Let’s assume that I believe that beauty is not a property of Mary, but rather, it’s a sort of a linguistic convention used by people to refer to their belief about a property of Mary, where a roughly equivalent proposition would be “Person X believes Mary is beautiful.”

Is the phrase in quotes suppose to be a rough equivalent of the statement "Mary is beautiful," where person X is the speaker? If so, the definition of the beauty predicate is circular (i.e. it uses the word "beautiful").

It sounds as though you are trying to propose an account of beauty that explains away the beauty property, and replaces it with the speaker's opinion. A sceptical meta-ethicist (Mackie, Williams, etc.) will tell you that when you say "X is good," what you really mean is "I like X." (Of course it is a little more complicated than this, but this is the basic idea.) Similarly, we might argue that when I say "Mary is beautiful," what I really mean is "I like Mary's physical appearance." (Note that here we don't use the word "beautiful" in explaining beauty.)

If this is not what you are going for, then you will have to help me out. But if it is, I think we can answer your subsequent questions:

Is there some way to work our way around it like Russell does for non-existent individuals? Or do we just say that the proposition lacks truth value, is meaningless, or what?

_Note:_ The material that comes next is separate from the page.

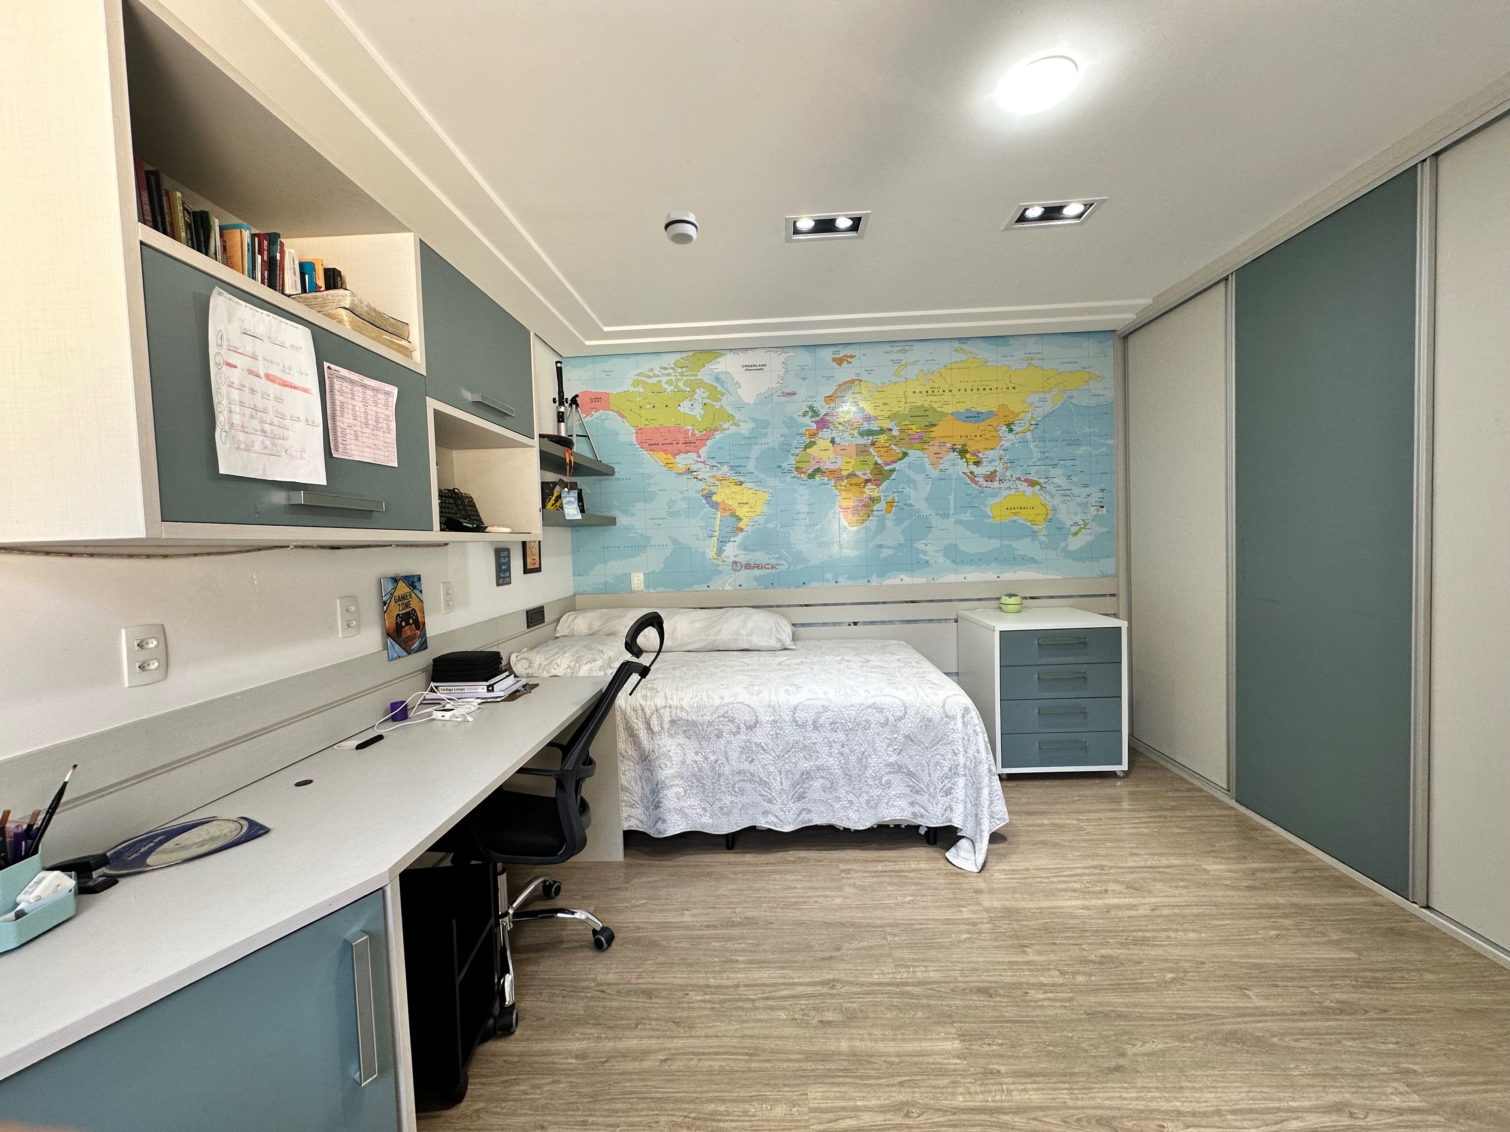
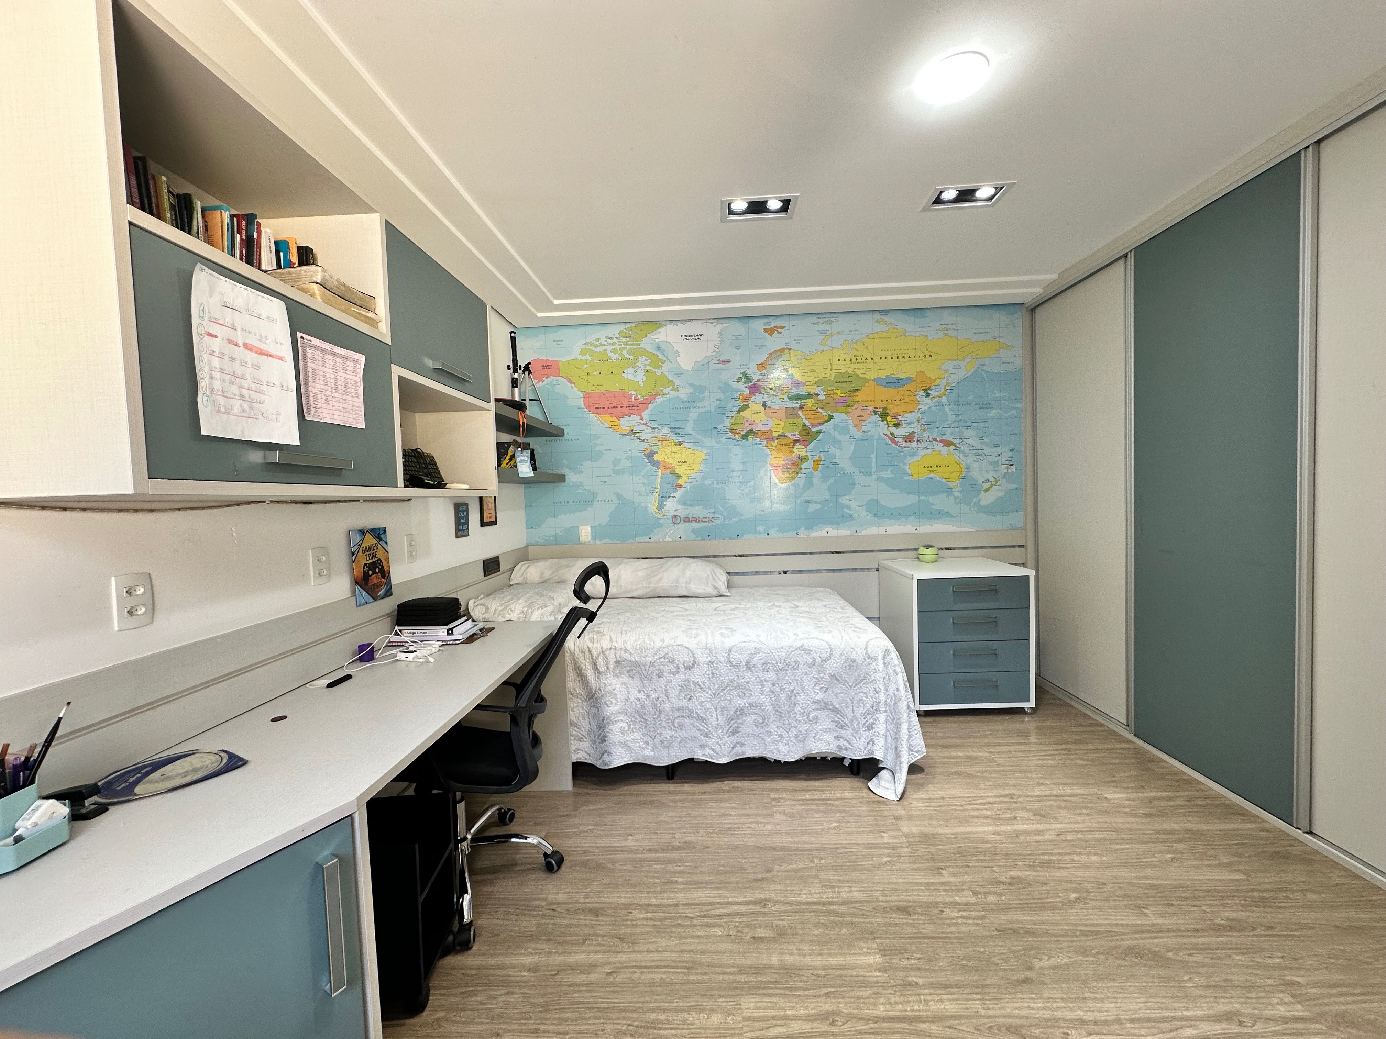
- smoke detector [663,210,698,245]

I think the Russell comparison is helpful. Once Russell is happy to claim to that a non-existence claim is actually a claim that everything in the world fails to satisfy some collection of descriptions, he doesn't have to worry that non-existence claims are meaningless. They just mean something different than we thought they did. We now know what they really mean, and we can evaluate the truth value of that.

Returning to your case: a large number of philosophers would follow Kaplan's suggestion that sentences generally have meaning, but don't generally have propositional content (and consequently, truth value). It is particular uses that have propositional content (and consequently, truth-value).

So we could say that the meaning of "Mary is beautiful" is "The speaker likes Mary's physical appearance." The sentence does not have a truth value, but a particular use of it does: it will be true if the speaker likes Mary's physical appearance and false if s/he doesn't.